Quand on met en place un système de rémunération variable, l’objectif est de récompenser la performance pour en améliorer la qualité. Le système classique d’augmentation du service public revient à augmenter tout le monde de la même façon, même si la performance fait défaut, ce qui n’encourage pas les fonctionnaires à améliorer la qualité du service rendu.
Pourtant, quand on considère que c’est le contribuable qui finance les salaires des fonctionnaires, il semble logique de s’assurer qu’en retour, le service public offre un service de qualité à son financeur.
Même si la volonté d’accorder plus de rémunération variable se heurte au barrage des syndicats, il convient de reconnaître que c’est en motivant la performance que l’on améliore la qualité de service.
En ciblant les augmentations, le gouvernement cherche non seulement à encourager l’effort individuel mais également à mieux maîtriser ses coûts. Par exemple, en améliorant le salaire des contractuels qui représentent environ 20% des effectifs, l’État manifeste probablement l’intention de rendre les postes contractuels plus attractifs pour économiser sur les retraites.

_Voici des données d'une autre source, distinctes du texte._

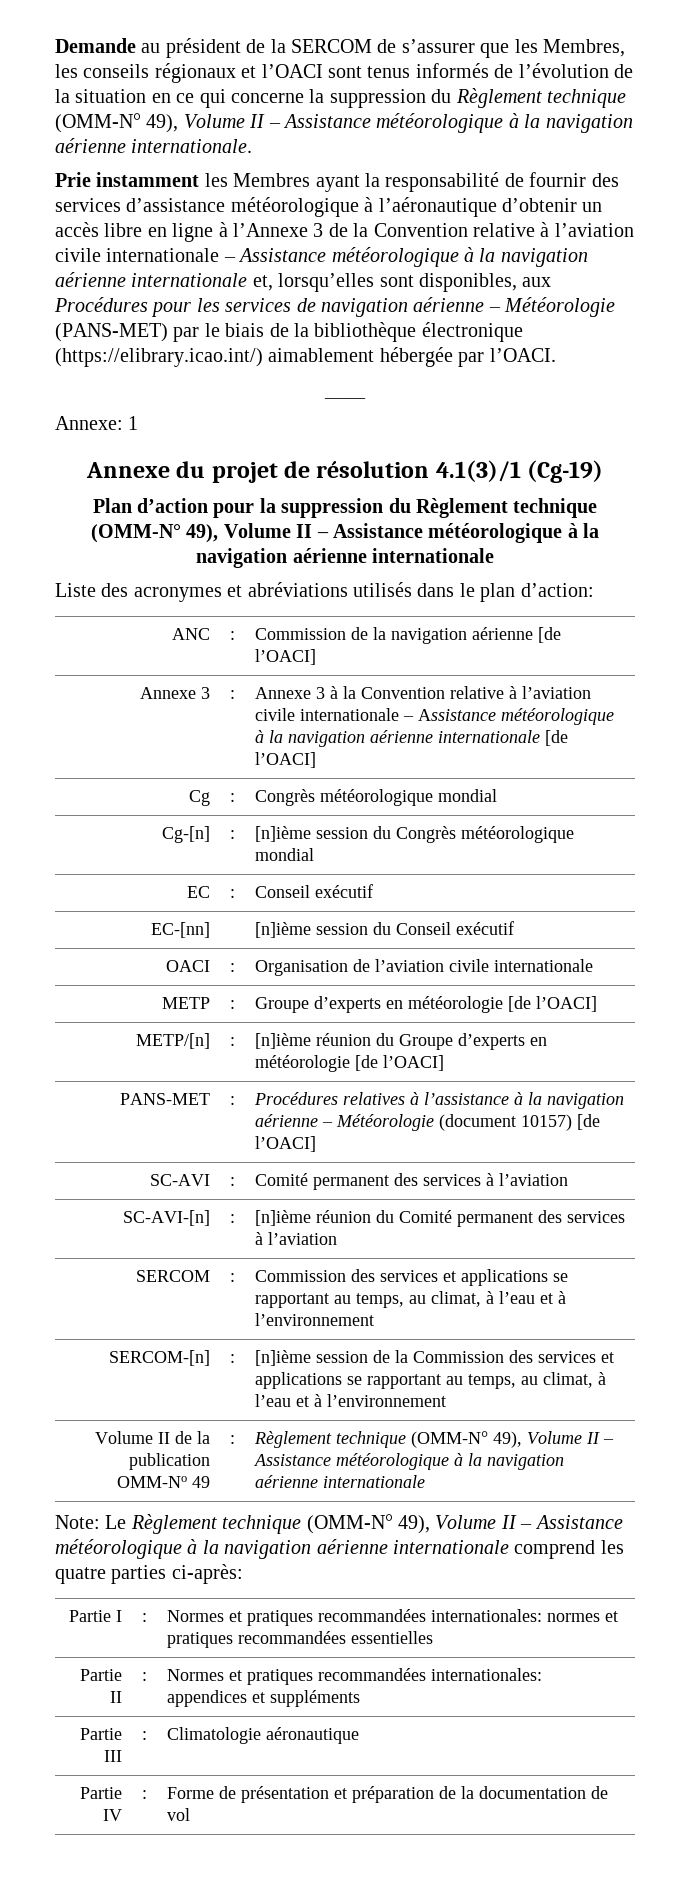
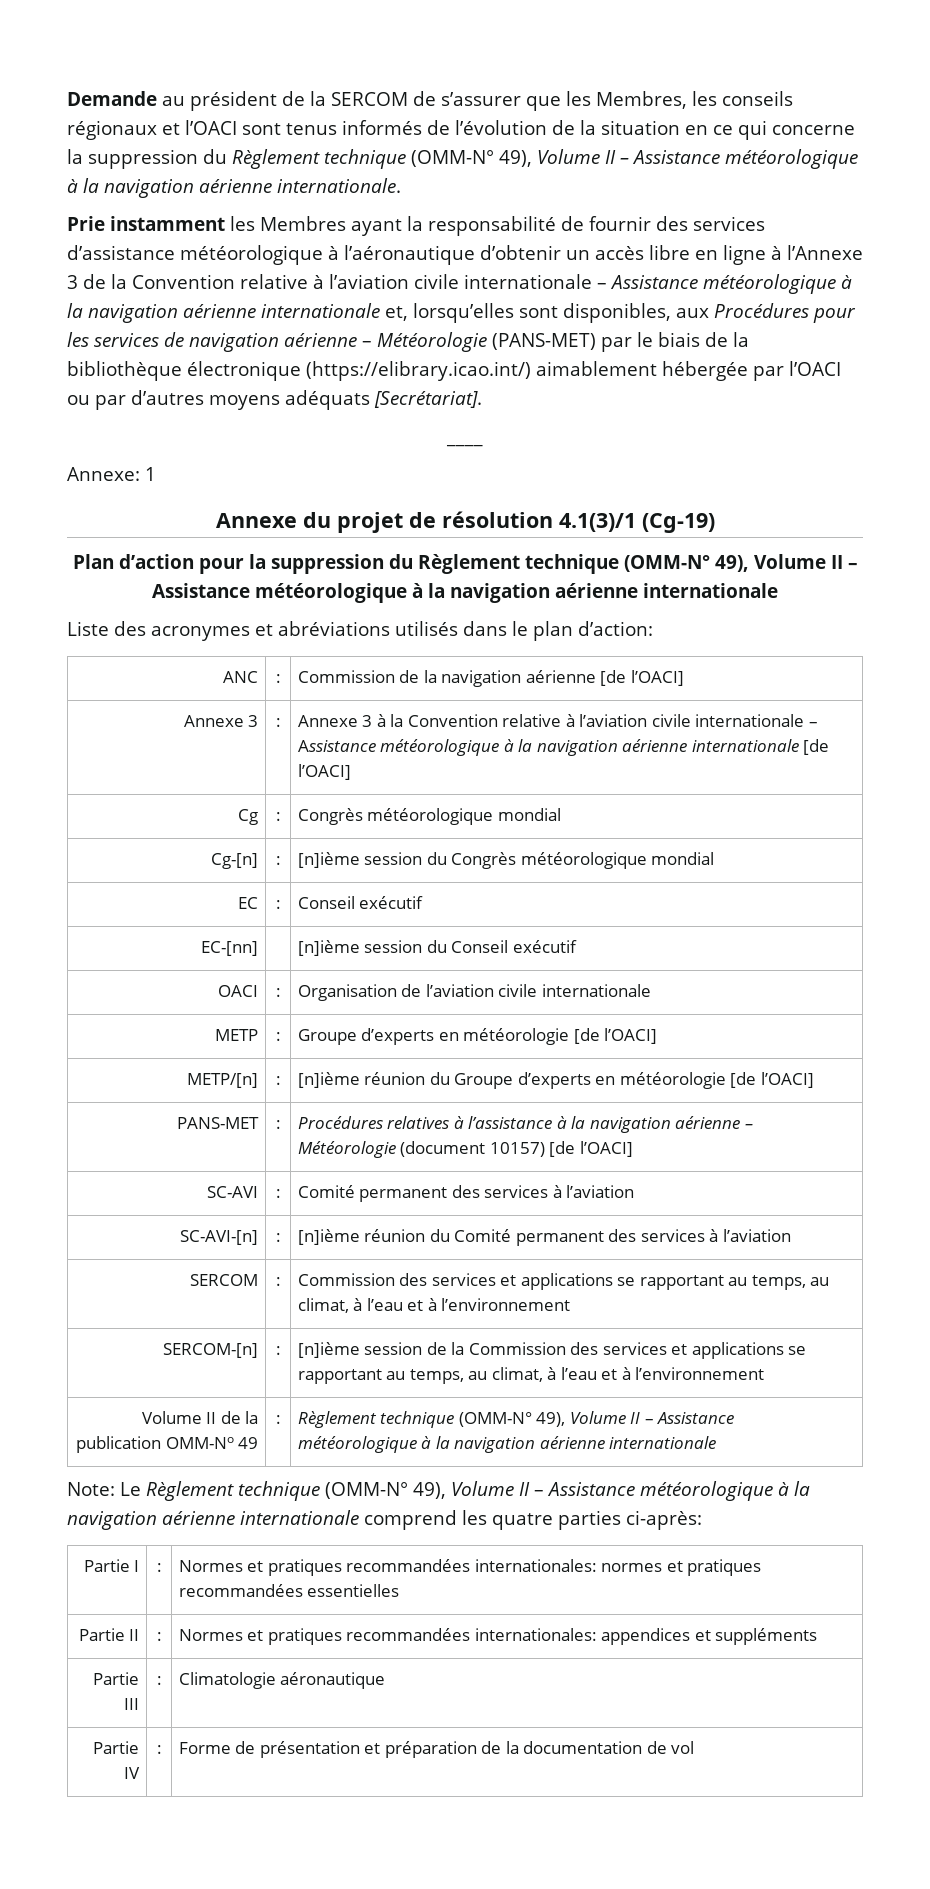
[489,348,556,362] l’OACI. -> [788,361,841,376] [67,390,482,410] l’OACI ou par d’autres moyens adéquats [Secrétariat].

En effet, le secteur privé a des taux de cotisation plus élevés que ceux du secteur public, et avec un taux de remplacement de 50% dans les régimes de base du secteur privé contre 75% dans la fonction publique, la retraite des contractuels coûte moins cher !
On peut donc voir dans le développement de la rémunération variable et l’annonce des augmentations successives dans le secteur public une recherche de compromis pour attirer les talents sur certaines fonctions, valoriser la performance individuelle et mieux maîtriser les coûts.